#### Task prompt
Please report every line in the material below where the word "pixels" is found.

#### Entries supplied
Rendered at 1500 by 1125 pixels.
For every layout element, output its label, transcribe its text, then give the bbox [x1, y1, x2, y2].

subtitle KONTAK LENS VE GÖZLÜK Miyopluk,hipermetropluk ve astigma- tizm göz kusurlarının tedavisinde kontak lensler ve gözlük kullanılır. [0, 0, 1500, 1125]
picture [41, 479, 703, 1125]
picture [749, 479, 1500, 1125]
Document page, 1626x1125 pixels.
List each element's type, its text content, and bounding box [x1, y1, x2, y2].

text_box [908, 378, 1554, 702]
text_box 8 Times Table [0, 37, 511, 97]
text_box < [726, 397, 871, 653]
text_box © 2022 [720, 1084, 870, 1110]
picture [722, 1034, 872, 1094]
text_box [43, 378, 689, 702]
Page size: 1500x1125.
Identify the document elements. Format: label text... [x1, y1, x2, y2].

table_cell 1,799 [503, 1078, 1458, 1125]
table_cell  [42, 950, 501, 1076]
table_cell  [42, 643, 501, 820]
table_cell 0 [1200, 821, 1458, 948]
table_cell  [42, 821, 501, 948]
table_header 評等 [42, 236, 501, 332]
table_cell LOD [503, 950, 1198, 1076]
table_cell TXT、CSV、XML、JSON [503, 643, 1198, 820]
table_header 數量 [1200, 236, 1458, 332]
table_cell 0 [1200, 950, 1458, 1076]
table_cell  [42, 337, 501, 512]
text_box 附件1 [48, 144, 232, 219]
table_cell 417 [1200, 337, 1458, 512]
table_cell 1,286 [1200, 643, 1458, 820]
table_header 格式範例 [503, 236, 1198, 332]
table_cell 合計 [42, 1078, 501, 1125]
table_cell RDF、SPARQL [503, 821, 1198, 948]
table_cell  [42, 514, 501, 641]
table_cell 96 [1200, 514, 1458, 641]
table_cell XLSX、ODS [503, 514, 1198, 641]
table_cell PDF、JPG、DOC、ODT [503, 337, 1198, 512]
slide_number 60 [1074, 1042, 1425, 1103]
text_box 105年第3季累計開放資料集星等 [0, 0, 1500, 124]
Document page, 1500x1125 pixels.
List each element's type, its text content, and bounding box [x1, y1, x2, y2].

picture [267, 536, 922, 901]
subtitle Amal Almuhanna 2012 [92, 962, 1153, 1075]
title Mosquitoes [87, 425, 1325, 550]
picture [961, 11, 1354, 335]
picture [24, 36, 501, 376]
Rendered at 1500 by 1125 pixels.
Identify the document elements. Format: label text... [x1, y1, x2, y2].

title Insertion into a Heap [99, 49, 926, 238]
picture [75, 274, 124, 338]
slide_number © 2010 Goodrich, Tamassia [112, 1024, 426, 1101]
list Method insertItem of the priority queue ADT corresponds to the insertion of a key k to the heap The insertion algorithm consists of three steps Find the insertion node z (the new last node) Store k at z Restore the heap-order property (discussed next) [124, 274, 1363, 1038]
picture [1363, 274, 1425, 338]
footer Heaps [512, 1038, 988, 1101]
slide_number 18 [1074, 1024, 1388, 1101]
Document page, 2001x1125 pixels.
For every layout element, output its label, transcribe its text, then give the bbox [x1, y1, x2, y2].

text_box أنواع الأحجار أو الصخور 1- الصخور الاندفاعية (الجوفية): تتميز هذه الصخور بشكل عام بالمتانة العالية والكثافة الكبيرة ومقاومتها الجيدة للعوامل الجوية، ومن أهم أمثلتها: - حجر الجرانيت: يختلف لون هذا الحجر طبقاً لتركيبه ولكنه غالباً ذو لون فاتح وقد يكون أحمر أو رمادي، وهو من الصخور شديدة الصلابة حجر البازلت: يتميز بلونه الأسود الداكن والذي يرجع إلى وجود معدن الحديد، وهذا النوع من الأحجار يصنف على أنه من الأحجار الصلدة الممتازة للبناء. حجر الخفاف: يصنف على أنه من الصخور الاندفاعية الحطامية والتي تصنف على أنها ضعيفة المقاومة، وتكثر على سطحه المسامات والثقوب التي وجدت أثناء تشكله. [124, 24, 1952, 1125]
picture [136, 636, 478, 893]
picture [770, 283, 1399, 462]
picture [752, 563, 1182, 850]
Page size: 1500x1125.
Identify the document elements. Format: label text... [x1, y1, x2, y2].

#### Solved exercise
Rendered at 1500 by 1125 pixels.
Document page, 1626x1125 pixels.
Document page, 1500x1125 pixels.
Rendered at 1500 by 1125 pixels.
Document page, 2001x1125 pixels.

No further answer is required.